TASK A. Transcribe the passage of the committee text from "D.Corporate Social Responsibility" to "reporting of risks.".
TASK B. In the committee text, which committee is listed as not applicable?

SELECTED TEXT.
= = = = =
2.The Nomination and Remuneration Committee shall, while formulating the above policy shall ensure that—
(a)The level and composition of remuneration is reasonable and sufficient to attract, retain and motivate directors of the quality required to run the company successfully;
(b)Relationship of remuneration to performance is clear and meets appropriate performance benchmarks; and
(c)Remuneration to directors, key managerial personnel and senior management involves a balance between fixed and incentive pay reflecting short and long-term performance objectives appropriate to the working of the company and its goals.
3. The details relating to Remuneration Policy and remuneration to Directors as required under Clause 49 of the Listing Agreement, have been given under a separate Section below i.e. POLICY FOR SELECTION AND APPOINTMENT OF DIRECTORS AND THEIR REMUNERATION.
D.Corporate Social Responsibility Committee - Not Applicable
E.Risk Management Committee
Business Risk Evaluation and Management is an ongoing process within the Organization. The Company has a robust risk management framework to identify, monitor and minimize risks as also identify business opportunities.
The Committee comprises of following members:-
1.Mr. Rishi Oswal
2.Mr. Rahul Oswal
3.Mr. Surinder Kumar Vig
The objectives and scope of the Risk Management Committee broadly comprises:
•Oversight of risk management performed by the executive management;
•Reviewing the BRM policy and framework in line with local legal requirements and SEBI Guidelines; Reviewing risks and evaluate treatment including initiating mitigation actions and ownership as per a pre-defined cycle;
•Defining framework for identification, assessment, monitoring, mitigation and reporting of risks.
•Within its overall scope as aforesaid, the Committee shall review risks trends, exposure, potential impact analysis and mitigation plan.
= = = = =
[Data entries]
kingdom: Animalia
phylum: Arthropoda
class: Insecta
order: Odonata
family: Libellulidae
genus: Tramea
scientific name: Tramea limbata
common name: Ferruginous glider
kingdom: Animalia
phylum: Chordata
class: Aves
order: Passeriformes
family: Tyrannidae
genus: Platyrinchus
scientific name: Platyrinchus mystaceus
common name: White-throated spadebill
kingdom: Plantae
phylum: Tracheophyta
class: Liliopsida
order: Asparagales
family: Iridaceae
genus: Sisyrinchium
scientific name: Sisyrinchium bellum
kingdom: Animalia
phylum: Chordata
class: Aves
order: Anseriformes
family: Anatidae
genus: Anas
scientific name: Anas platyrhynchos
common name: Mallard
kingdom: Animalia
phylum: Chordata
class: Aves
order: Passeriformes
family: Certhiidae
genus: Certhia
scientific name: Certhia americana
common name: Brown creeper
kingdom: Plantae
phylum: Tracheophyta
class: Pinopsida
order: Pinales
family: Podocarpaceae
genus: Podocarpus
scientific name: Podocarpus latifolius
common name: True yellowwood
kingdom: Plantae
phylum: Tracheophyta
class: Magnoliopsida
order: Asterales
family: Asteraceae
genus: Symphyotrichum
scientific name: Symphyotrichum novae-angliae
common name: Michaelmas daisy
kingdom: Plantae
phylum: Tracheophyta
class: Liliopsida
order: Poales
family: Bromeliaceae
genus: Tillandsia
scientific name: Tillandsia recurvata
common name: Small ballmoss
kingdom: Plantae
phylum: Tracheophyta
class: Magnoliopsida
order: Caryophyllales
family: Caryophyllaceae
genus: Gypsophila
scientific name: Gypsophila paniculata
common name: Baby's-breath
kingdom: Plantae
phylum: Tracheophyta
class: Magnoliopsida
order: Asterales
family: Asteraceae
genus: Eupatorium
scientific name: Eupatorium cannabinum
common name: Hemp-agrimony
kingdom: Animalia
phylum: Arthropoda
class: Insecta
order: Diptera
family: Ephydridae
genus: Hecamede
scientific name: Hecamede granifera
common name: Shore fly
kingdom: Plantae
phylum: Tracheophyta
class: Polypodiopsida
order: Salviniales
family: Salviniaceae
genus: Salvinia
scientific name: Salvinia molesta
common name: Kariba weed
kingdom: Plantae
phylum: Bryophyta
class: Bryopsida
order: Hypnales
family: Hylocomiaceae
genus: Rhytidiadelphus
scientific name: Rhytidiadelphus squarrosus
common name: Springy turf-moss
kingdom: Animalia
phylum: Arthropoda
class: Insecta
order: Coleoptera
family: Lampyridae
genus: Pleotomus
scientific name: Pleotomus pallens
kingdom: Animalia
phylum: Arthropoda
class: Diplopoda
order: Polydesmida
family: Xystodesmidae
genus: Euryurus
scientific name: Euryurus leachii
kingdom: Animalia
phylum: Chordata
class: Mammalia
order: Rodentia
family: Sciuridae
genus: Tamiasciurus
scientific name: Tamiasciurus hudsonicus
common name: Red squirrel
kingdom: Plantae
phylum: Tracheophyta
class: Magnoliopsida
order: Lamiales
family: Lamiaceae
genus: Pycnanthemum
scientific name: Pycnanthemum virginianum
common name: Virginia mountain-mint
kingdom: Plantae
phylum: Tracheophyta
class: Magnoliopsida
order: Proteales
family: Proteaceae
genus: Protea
= = = = =
CORRECT RESULT A.
D.Corporate Social Responsibility Committee - Not Applicable
E.Risk Management Committee
Business Risk Evaluation and Management is an ongoing process within the Organization. The Company has a robust risk management framework to identify, monitor and minimize risks as also identify business opportunities.
The Committee comprises of following members:-
1.Mr. Rishi Oswal
2.Mr. Rahul Oswal
3.Mr. Surinder Kumar Vig
The objectives and scope of the Risk Management Committee broadly comprises:
•Oversight of risk management performed by the executive management;
•Reviewing the BRM policy and framework in line with local legal requirements and SEBI Guidelines; Reviewing risks and evaluate treatment including initiating mitigation actions and ownership as per a pre-defined cycle;
•Defining framework for identification, assessment, monitoring, mitigation and reporting of risks.

CORRECT RESULT B. The Corporate Social Responsibility Committee